#### EXERCISE OBJECTIVE:
In how many lines of the listing below does the string "than" appear? Reply with the number alone.

□ □ □ □

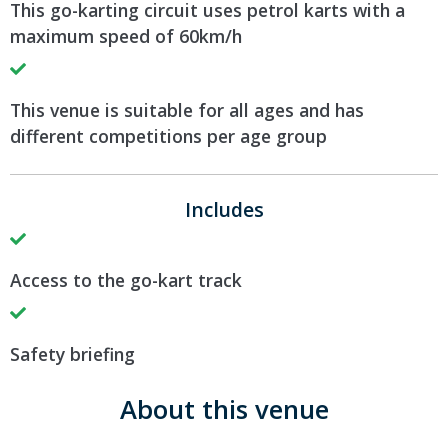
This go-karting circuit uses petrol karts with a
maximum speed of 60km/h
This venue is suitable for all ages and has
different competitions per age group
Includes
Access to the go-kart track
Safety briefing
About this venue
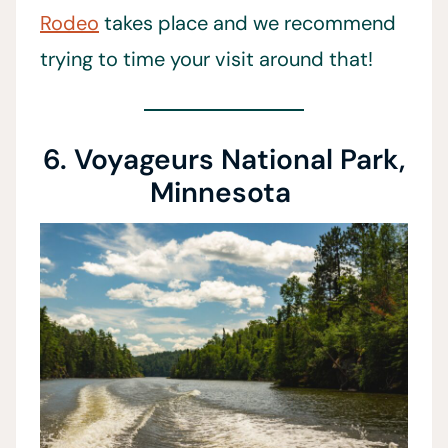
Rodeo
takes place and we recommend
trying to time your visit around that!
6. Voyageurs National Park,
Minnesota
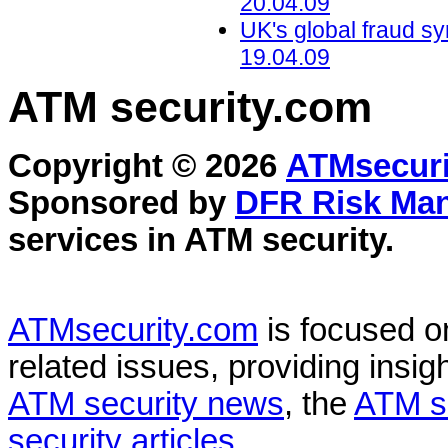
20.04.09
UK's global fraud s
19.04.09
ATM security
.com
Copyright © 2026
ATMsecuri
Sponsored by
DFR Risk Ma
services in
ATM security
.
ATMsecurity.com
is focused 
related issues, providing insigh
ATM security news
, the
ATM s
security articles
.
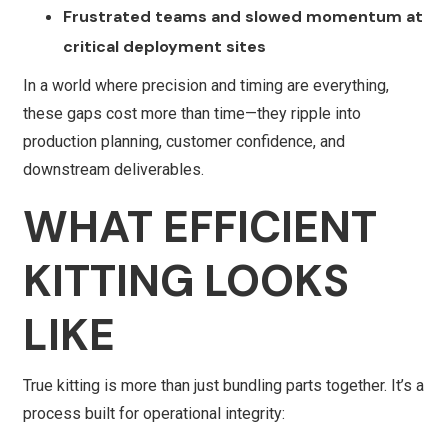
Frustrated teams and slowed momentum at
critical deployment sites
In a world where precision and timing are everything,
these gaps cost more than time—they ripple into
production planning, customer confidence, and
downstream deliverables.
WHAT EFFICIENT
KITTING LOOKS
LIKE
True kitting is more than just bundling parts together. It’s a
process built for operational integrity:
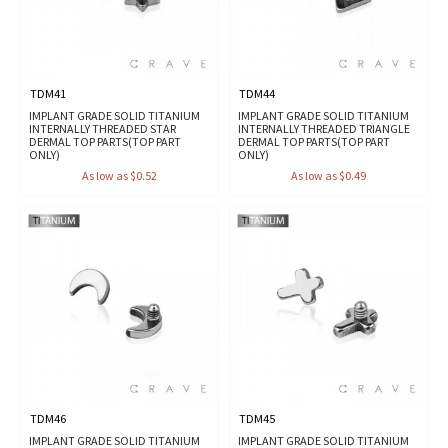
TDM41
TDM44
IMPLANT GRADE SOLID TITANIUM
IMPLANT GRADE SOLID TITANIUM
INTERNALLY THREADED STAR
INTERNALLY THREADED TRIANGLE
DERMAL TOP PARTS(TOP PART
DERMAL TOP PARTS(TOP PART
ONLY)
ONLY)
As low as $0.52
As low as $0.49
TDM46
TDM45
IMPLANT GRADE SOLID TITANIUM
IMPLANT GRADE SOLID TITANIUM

□ □ □ □

#### TASK OUTPUT:
2